Reproduce word for word the passage of the Supersport column below between "As ominous as" and "the class’s fringes.", inclusive.
*** Opening Text shown ***
Rennie Scaysbrook | February 10, 2021
Cycle News Lowside
COLUMN
The Future of Supersport
The Supersport class is dead. At least, that’s what you’ll hear from some of the motorcycle manufacturers who have propped up the class since the beginning of the 1980s.
As ominous as that sounds, it’s not entirely true. The Supersport class is not so much dead as it is in the beginnings of a cultural shift perpetuated by a few manufacturers who have traditionally been on the class’s fringes.
Triumph is indeed one of those. Along with Ducati, Triumph is heading the new wave of machines that will make up the future of the Supersport class, as it changes from traditional inline four-cylinder motorcycles to, well, no one really knows.
The 2021 British Supersport Championship will allow the Triumph Daytona Moto2 765 Limited Edition and the Ducati Panigale V2 in its ranks to compete alongside the aging 600s, and there’s potentially room for the MV Agusta F3 800, or even the KTM 890 Duke R—if you want to go all naked bike on the argument.
MotoAmerica must take notice of this.
This is a good thing because for motorcycle racing to survive, it needs a healthy Supersport class that has the backing of the major manufacturers. And if you look at the Supersport class, it has not changed since the 1980s, aside from allowing 675cc triples to compete against the 600cc fours and 750cc twins when Triumph’s first 675 Daytona appeared in the early 2000s. Superbikes have changed dramatically in this timeframe, and indeed took the 1000cc fours and 1200cc twins route nearly 20 years ago thanks to the manufacturers ceasing production of 750cc fours. It’s time for the Supersport class to change.
The best news in the change is that the manufacturers have not given up on selling sportbikes. Yamaha has enjoyed a roaring sales success with the diminutive YZF-R3, likewise Kawasaki with the Ninja 400, while KTM has sadly dropped right off the boil with the excellent little RC390.
*** Closing Text shown ***
*** Opening Records supplied ***
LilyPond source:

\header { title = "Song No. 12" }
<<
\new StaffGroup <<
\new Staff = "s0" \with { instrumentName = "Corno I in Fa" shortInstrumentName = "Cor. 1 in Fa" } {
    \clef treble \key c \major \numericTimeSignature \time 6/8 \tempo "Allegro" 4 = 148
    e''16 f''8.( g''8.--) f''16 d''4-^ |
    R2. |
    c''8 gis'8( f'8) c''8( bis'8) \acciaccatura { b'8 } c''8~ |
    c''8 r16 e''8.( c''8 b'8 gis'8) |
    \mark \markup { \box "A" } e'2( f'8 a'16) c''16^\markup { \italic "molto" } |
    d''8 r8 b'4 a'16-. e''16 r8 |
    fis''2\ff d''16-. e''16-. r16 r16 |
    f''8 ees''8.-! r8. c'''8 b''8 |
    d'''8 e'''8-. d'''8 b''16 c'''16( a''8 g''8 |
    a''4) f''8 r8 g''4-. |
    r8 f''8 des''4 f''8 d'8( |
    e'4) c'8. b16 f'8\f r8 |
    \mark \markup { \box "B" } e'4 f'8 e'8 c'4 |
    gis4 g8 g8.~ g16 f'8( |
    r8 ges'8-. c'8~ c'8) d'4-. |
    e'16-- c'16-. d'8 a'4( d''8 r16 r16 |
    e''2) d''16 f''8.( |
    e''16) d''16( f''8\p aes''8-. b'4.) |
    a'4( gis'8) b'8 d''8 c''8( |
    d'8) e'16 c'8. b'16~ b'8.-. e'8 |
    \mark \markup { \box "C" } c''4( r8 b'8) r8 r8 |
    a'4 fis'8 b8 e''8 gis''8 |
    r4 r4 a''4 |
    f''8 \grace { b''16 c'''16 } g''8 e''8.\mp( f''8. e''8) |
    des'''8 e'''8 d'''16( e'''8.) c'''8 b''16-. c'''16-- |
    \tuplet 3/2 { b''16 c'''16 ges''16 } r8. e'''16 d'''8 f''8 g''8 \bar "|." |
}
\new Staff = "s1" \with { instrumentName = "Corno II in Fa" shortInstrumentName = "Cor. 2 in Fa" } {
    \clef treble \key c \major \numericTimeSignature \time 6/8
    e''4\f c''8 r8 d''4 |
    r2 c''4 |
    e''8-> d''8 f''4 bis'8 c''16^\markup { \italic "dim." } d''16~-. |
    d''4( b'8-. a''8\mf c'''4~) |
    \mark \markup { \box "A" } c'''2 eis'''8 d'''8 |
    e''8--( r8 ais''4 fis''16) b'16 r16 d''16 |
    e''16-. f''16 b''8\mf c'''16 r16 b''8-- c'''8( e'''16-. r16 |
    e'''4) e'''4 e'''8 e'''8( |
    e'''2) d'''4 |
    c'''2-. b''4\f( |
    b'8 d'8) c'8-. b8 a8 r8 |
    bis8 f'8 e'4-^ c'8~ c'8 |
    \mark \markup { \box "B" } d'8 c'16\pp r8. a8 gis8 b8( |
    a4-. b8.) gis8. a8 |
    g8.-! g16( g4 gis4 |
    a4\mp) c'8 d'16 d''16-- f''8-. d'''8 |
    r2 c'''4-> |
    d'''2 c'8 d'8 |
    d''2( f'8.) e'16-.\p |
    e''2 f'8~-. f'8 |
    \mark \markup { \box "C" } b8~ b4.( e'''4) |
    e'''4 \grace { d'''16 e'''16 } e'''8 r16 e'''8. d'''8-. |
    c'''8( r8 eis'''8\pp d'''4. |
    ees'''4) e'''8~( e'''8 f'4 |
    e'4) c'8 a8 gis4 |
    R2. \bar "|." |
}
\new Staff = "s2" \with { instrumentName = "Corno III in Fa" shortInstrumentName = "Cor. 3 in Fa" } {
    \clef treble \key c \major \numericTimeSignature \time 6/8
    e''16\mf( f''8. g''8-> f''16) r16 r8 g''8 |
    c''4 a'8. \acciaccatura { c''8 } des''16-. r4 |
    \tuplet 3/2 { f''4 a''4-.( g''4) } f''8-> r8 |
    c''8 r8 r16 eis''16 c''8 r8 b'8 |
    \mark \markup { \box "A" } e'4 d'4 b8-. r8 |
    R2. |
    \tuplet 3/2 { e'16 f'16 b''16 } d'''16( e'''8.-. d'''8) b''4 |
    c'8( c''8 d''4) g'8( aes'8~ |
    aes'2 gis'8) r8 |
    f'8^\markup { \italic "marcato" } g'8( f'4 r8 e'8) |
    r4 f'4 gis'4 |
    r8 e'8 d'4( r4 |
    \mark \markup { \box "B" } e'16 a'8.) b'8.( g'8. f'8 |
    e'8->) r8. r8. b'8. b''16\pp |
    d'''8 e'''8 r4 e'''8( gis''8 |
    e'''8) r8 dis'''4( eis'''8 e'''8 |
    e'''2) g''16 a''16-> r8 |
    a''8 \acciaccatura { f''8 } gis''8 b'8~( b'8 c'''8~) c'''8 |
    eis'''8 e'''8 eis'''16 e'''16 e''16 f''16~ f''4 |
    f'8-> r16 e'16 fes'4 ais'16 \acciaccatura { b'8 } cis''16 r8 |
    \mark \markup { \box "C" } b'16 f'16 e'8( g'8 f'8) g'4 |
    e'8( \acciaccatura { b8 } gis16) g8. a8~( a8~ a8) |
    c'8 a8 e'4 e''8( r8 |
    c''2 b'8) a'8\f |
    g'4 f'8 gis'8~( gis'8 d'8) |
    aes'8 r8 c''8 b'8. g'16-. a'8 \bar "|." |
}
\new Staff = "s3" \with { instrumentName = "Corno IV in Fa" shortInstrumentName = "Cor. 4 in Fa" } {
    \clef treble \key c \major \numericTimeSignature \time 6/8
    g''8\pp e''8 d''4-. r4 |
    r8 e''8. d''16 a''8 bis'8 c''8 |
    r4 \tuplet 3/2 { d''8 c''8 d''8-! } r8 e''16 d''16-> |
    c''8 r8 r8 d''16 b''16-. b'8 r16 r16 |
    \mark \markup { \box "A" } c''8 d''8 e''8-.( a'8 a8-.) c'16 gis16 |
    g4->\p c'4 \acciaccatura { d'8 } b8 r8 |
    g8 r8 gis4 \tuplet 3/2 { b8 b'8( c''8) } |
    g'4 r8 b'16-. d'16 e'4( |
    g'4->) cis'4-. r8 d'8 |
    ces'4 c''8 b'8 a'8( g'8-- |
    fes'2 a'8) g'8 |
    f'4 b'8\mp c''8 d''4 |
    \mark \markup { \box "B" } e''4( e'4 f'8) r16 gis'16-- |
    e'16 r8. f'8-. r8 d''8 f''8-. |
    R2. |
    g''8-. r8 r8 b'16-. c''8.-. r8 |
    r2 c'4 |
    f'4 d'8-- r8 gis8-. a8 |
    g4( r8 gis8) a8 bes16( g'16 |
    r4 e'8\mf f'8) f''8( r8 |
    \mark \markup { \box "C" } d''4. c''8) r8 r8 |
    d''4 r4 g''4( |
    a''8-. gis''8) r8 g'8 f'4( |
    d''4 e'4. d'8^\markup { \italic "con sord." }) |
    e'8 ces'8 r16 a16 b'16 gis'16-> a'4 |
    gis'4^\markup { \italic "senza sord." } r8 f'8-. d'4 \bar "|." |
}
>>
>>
*** Closing Records supplied ***
> _Result of this task_
As ominous as that sounds, it’s not entirely true. The Supersport class is not so much dead as it is in the beginnings of a cultural shift perpetuated by a few manufacturers who have traditionally been on the class’s fringes.